(Exercise aim): Write out every record below exactly as it stands, leaving the pictures out.

============

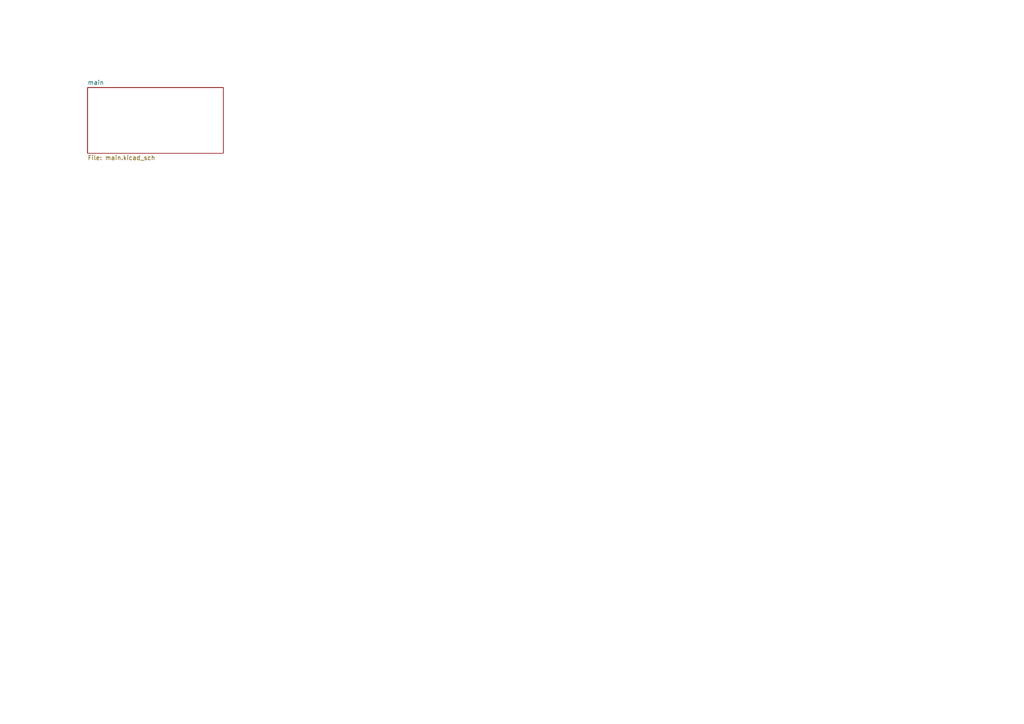
<source format=kicad_sch>
(kicad_sch
	(version 20250114)
	(generator "eeschema")
	(generator_version "9.0")
	(uuid "1ee121e3-f00f-41e9-9f71-839fc9072ed1")
	(paper "A4")
	(lib_symbols)
	(sheet
		(at 25.4 25.4)
		(size 39.37 19.05)
		(exclude_from_sim no)
		(in_bom yes)
		(on_board yes)
		(dnp no)
		(fields_autoplaced yes)
		(stroke
			(width 0.1524)
			(type solid)
		)
		(fill
			(color 0 0 0 0.0000)
		)
		(uuid "1c3e6d0c-0655-4cbd-ac01-be204861f2c1")
		(property "Sheetname" "main"
			(at 25.4 24.6884 0)
			(effects
				(font
					(size 1.27 1.27)
				)
				(justify left bottom)
			)
		)
		(property "Sheetfile" "main.kicad_sch"
			(at 25.4 45.0346 0)
			(effects
				(font
					(size 1.27 1.27)
				)
				(justify left top)
			)
		)
		(instances
			(project "OptiTrackMarker2_v2"
				(path "/1ee121e3-f00f-41e9-9f71-839fc9072ed1"
					(page "2")
				)
			)
		)
	)
	(sheet_instances
		(path "/"
			(page "1")
		)
	)
	(embedded_fonts no)
)

</source>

============

(Exercise result):
<source format=kicad_sch>
(kicad_sch
	(version 20250114)
	(generator "eeschema")
	(generator_version "9.0")
	(uuid "1ee121e3-f00f-41e9-9f71-839fc9072ed1")
	(paper "A4")
	(lib_symbols)
	(sheet
		(at 25.4 25.4)
		(size 39.37 19.05)
		(exclude_from_sim no)
		(in_bom yes)
		(on_board yes)
		(dnp no)
		(fields_autoplaced yes)
		(stroke
			(width 0.1524)
			(type solid)
		)
		(fill
			(color 0 0 0 0.0000)
		)
		(uuid "1c3e6d0c-0655-4cbd-ac01-be204861f2c1")
		(property "Sheetname" "main"
			(at 25.4 24.6884 0)
			(effects
				(font
					(size 1.27 1.27)
				)
				(justify left bottom)
			)
		)
		(property "Sheetfile" "main.kicad_sch"
			(at 25.4 45.0346 0)
			(effects
				(font
					(size 1.27 1.27)
				)
				(justify left top)
			)
		)
		(instances
			(project "OptiTrackMarker2_v2"
				(path "/1ee121e3-f00f-41e9-9f71-839fc9072ed1"
					(page "2")
				)
			)
		)
	)
	(sheet_instances
		(path "/"
			(page "1")
		)
	)
	(embedded_fonts no)
)

</source>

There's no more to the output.